Se você for fã de pagode, por favor, não pare de ler ainda. Não me leve a mal, eu até gosto do Zeca Pagodinho e outros músicos desta mesma estirpe, mas é que não conheço outro termo para músicas melosas tocadas por uma dúzia de percursionistas, um órgão eletrônico e um cantor fanho. Era isto que estava tocando no celular-radinho: um arranjo simplório de quatro acordes e rimas óbvias sobre algum tipo de dor de cotovelo. Em um churrasco com cerveja até vai, fica lindo, até canto se tiver karaokê (melhor que seja muita cerveja com caipirinha). Mas naquele momento, que bem podiam ser os últimos instantes da minha vida, eu queria ouvir uma trilha sonora mais apropriada. Não precisava ser o Réquiem de Mozart ou a Nossa Senhora de Roberto Carlos, mas qualquer musiquinha mais sofisticada era melhor que aquilo. Aliás, nem precisava ser música, eu queria poder ouvir minha própria oração pedindo proteção contra a direção assassina do digníssimo motorista. Mas eis que apesar de toda minha revolta e desconforto, a vergonha me travou, e é por isso que estou aqui a lhes forçar este texto. Minha desculpa pelo incômodo que agora provoco é que texto é silencioso e você já poderia ter parado de ler se estivesse te causando dores ou hemorragias. Se não parou até agora, muito obrigada e minhas sinceras desculpas. Prometo acabar no próximo parágrafo. E será mais curto que este, lhe garanto.

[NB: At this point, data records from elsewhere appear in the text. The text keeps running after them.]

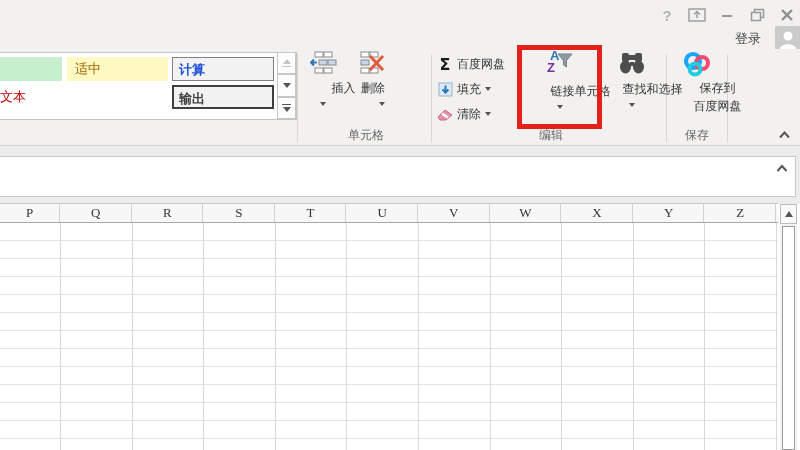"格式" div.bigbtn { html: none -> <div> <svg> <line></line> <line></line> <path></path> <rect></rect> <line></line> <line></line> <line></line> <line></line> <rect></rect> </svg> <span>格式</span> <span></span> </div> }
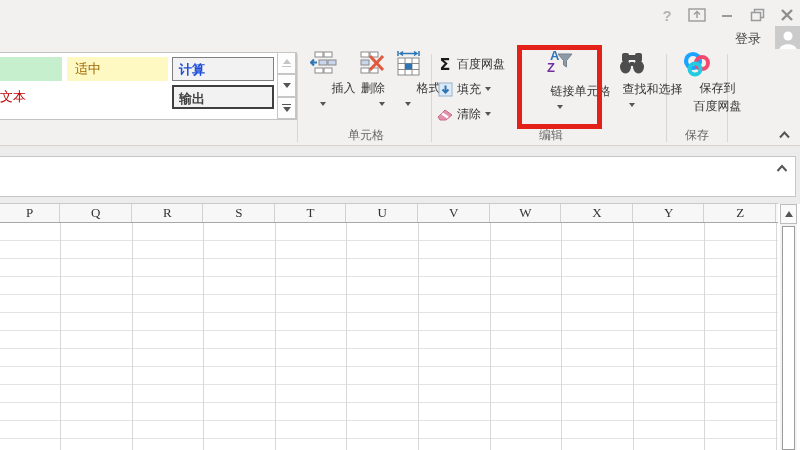"保存到" div.bigbtn { left: 668px -> 700px }
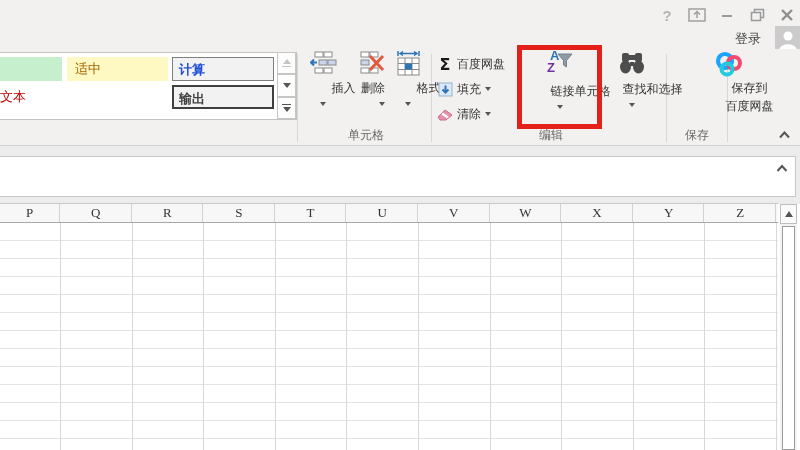"保存" div.group-label { left: 667px -> 651px }
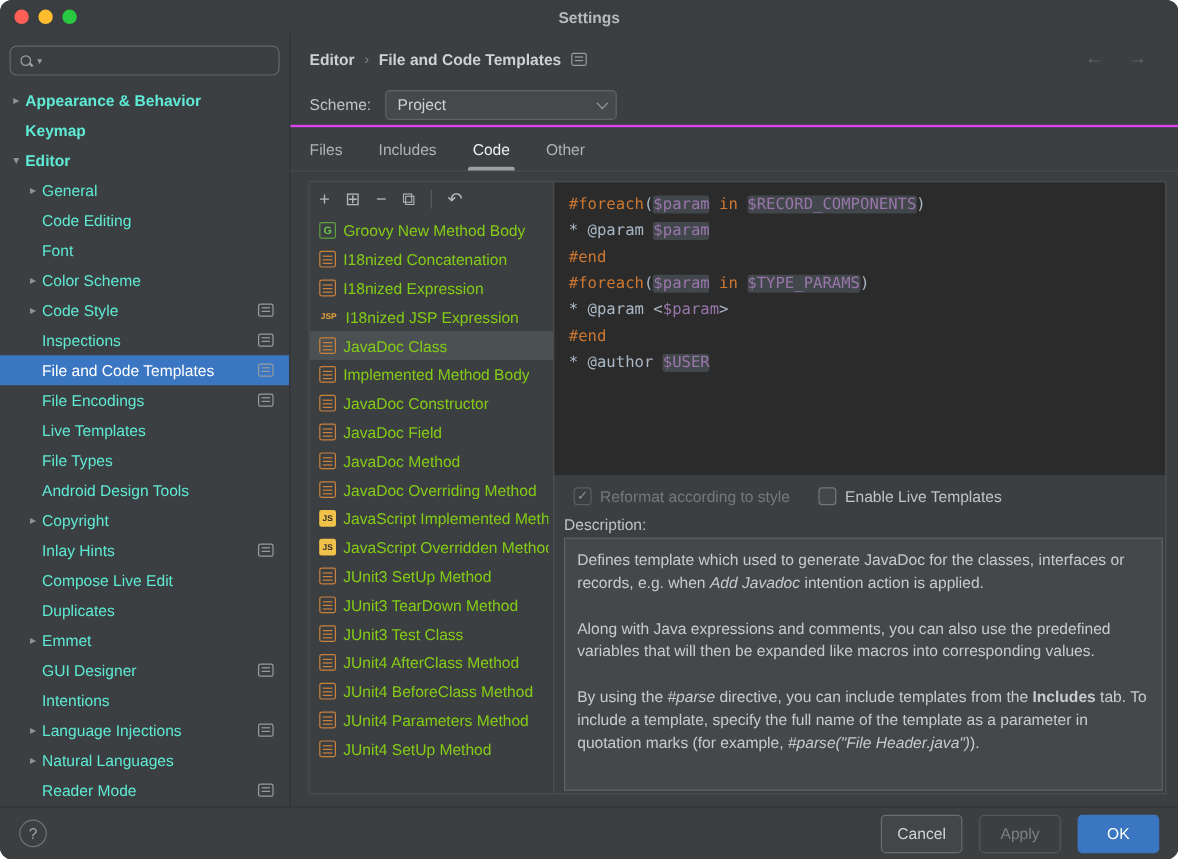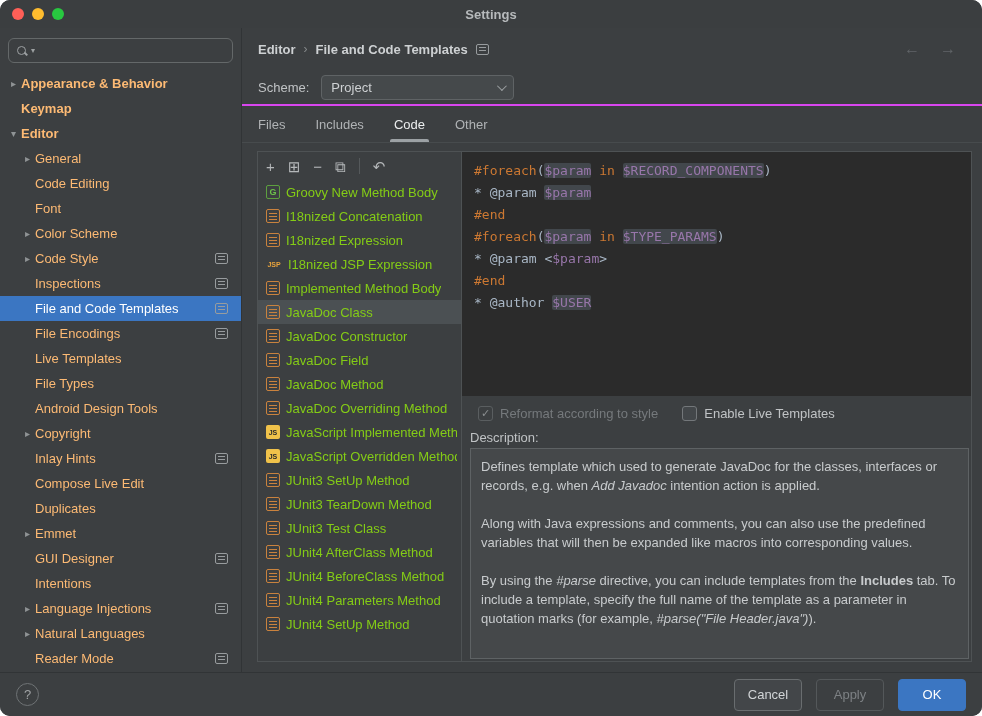"Appearance & Behavior" .tree-label { color: #fdba74 -> #5eead4 }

Então cheguei à questão do meu título e introdução. Fosse eu mais sem vergonha, poderia, com bom humor e diplomacia, ter iniciado a seguinte conversação que elaborei durante o resto do trajeto para tentar me distrair do motorista psicopata e da música torturante. Acho que meu agraciador sonoro não teria nem como responder, pois imaginei o resto dos passageiros me aplaudindo. Se não tivesse tanta vergonha, teria lhe dito: “Por favor, coloca na rádio MEC.” Ao que o dono do celular me olharia surpreso e eu completaria: “o senhor não é o DJ do ônibus? Eu quero ouvir música clássica.” Aí, se ele falasse qualquer coisa, eu responderia “então se a música é só para o senhor, coloque fones de ouvidos, porque não paguei couvert artístico, só a passagem do ônibus!” Pronto, não ia ser perfeito? Mas e a minha vergonha deixou? Claro que não. Engoli (e ouvi) a música chata até o final da viagem, com o único benefício de agora ter um tema para a crônica de hoje. Por isso, a minha mais nova resolução de ano novo, apesar de estarmos em Outubro, é que quero ser sem vergonha e expressar minhas opiniões no momento em que elas aflorarem. E vou começar pelo porco dono do cachorro cagão do prédio vizinho. Amanhã vou me plantar de pá e vassourinha em frente ao parquinho e esperar por ele. Estou pensando até em fazer uns cartazes.